Dr. John Fitzpatrick (Fitz) awarded James Madison Medal by Princeton University
February 24, 2024
Every year for the last 50 years, Princeton University has awarded the James Madison Medal to a distinguished alum of their Graduate School. Dr. John Fitzpatrick (Fitz), Archbold Board Member and Cornell Lab of Ornithology (CLO) Emeritus Director, was the recipient of the award on February 24, 2024. Watch him accept and deliver a short talk here.

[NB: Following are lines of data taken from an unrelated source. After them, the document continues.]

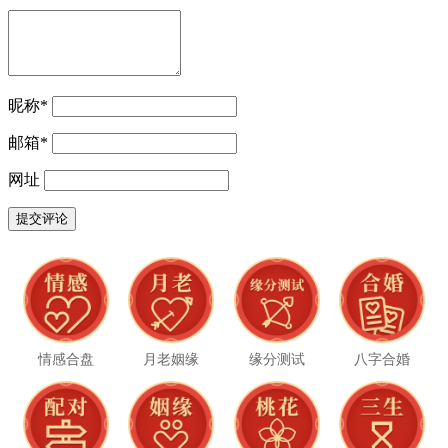
昵称
*
邮箱
*
网址
情感合盘
月老姻缘
缘分测试
八字合婚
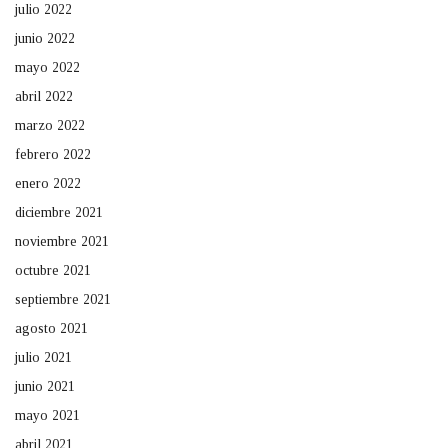
julio 2022
junio 2022
mayo 2022
abril 2022
marzo 2022
febrero 2022
enero 2022
diciembre 2021
noviembre 2021
octubre 2021
septiembre 2021
agosto 2021
julio 2021
junio 2021
mayo 2021
abril 2021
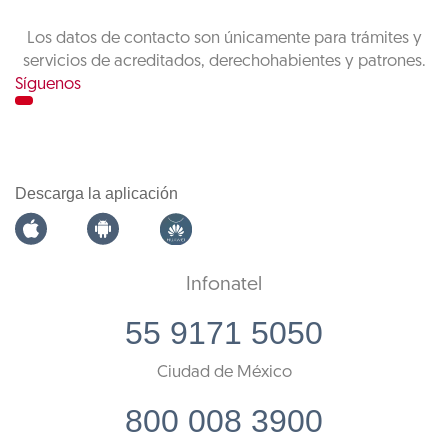
Los datos de contacto son únicamente para trámites y
servicios de acreditados, derechohabientes y patrones.
Síguenos
Descarga la aplicación
Infonatel
55 9171 5050
Ciudad de México
800 008 3900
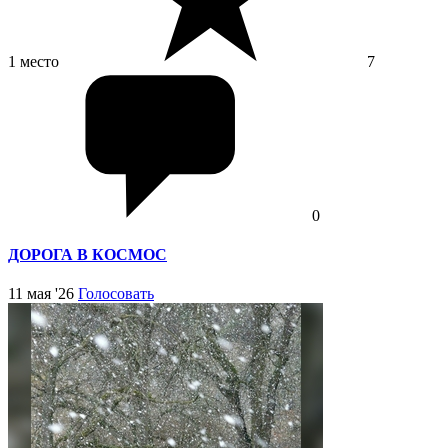
1 место
7
0
ДОРОГА В КОСМОС
11 мая '26
Голосовать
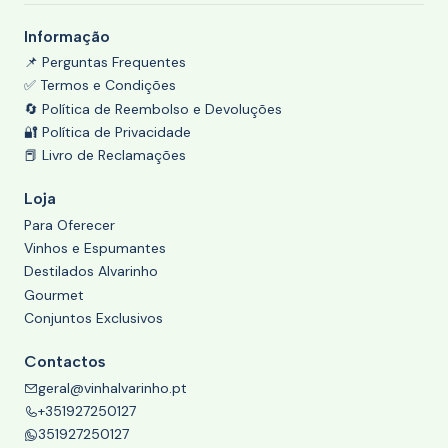
Informação
📌 Perguntas Frequentes
✅ Termos e Condições
🔄 Política de Reembolso e Devoluções
🔐 Política de Privacidade
📕 Livro de Reclamações
Loja
Para Oferecer
Vinhos e Espumantes
Destilados Alvarinho
Gourmet
Conjuntos Exclusivos
Contactos
geral@vinhalvarinho.pt
+351927250127
351927250127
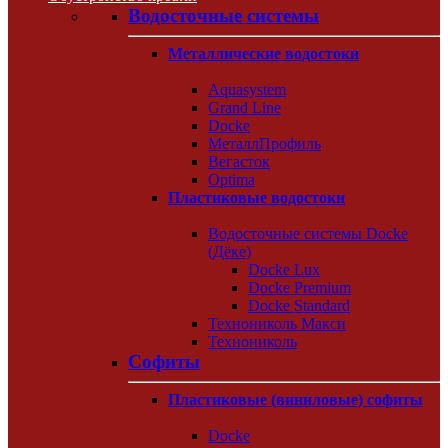
Водосточные системы
Металлические водостоки
Aquasystem
Grand Line
Docke
МеталлПрофиль
Вегасток
Optima
Пластиковые водостоки
Водосточные системы Docke
(Дёке)
Docke Lux
Docke Premium
Docke Standard
Технониколь Макси
Технониколь
Софиты
Пластиковые (виниловые) софиты
Docke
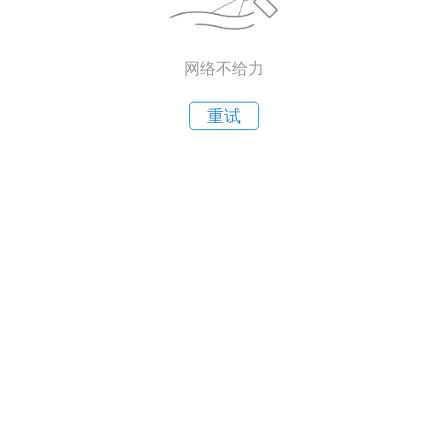
网络不给力
重试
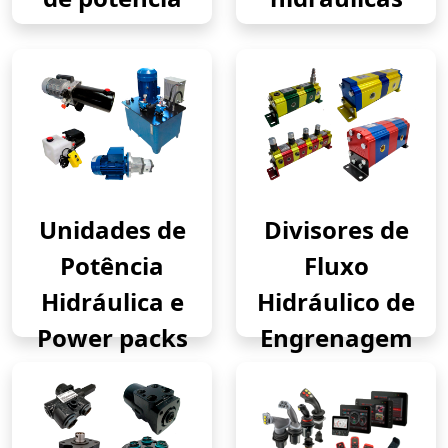
Unidades de
Divisores de
Potência
Fluxo
Hidráulica e
Hidráulico de
Power packs
Engrenagem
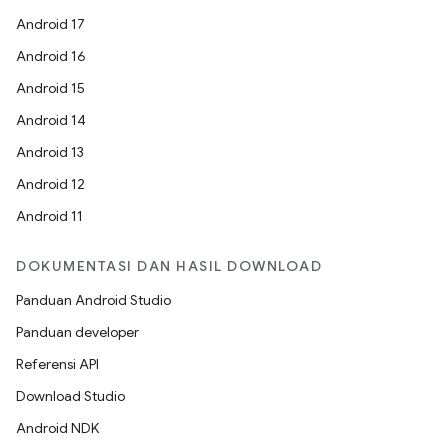
Android 17
Android 16
Android 15
Android 14
Android 13
Android 12
Android 11
DOKUMENTASI DAN HASIL DOWNLOAD
Panduan Android Studio
Panduan developer
Referensi API
Download Studio
Android NDK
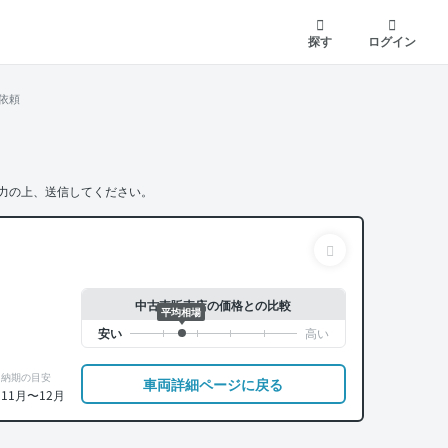
探す
ログイン
依頼
力の上、送信してください。
中古車販売店の価格との比較
平均相場
納期の目安
車両詳細ページに戻る
11月〜12月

Fitz says, "This is the first time an awardee has been in Ecology and Evolutionary Biology. Exactly 50 years ago, I started as a graduate student at Princeton, so I feel very honored." Known today as North America’s most prominent ornithologist, a Princeton publication describes his early fascination with birds growing up in Saint Paul, Minnesota. He participated in his first Christmas Bird Count when he was just 6-years old. Two years later, Fitz began learning birdsongs from a CLO vinyl record. Little did he know, he would one day direct that esteemed institution for 26 years, including overseeing the launch of eBird, one of the world’s largest biodiversity-related citizen science projects. During Fitz’s expeditions to Peru for his Ph.D. at Princeton, his team discovered five birds new to science. Friend and colleague Dr. Scott Robinson describes his graduate study of 400+ species of elusive tyrant flycatchers in Central and South America as unprecedented. Fitz says, "It was genuine fundamental human curiosity about the evolutionary biology of this amazingly cool, very large radiation of birds." His curiosity led him to the Field Museum of Chicago, Archbold, as our Executive Director (1988-1995), and the CLO. Throughout his career, Fitz kept his feet in the Archbold sandy scrub and his eyes on his beloved Florida Scrub-Jay. He first visited Archbold in 1972 as a Harvard University undergraduate intern, returning almost yearly to map scrub-jay territories. Congratulations, Fitz, on this well-deserved honor!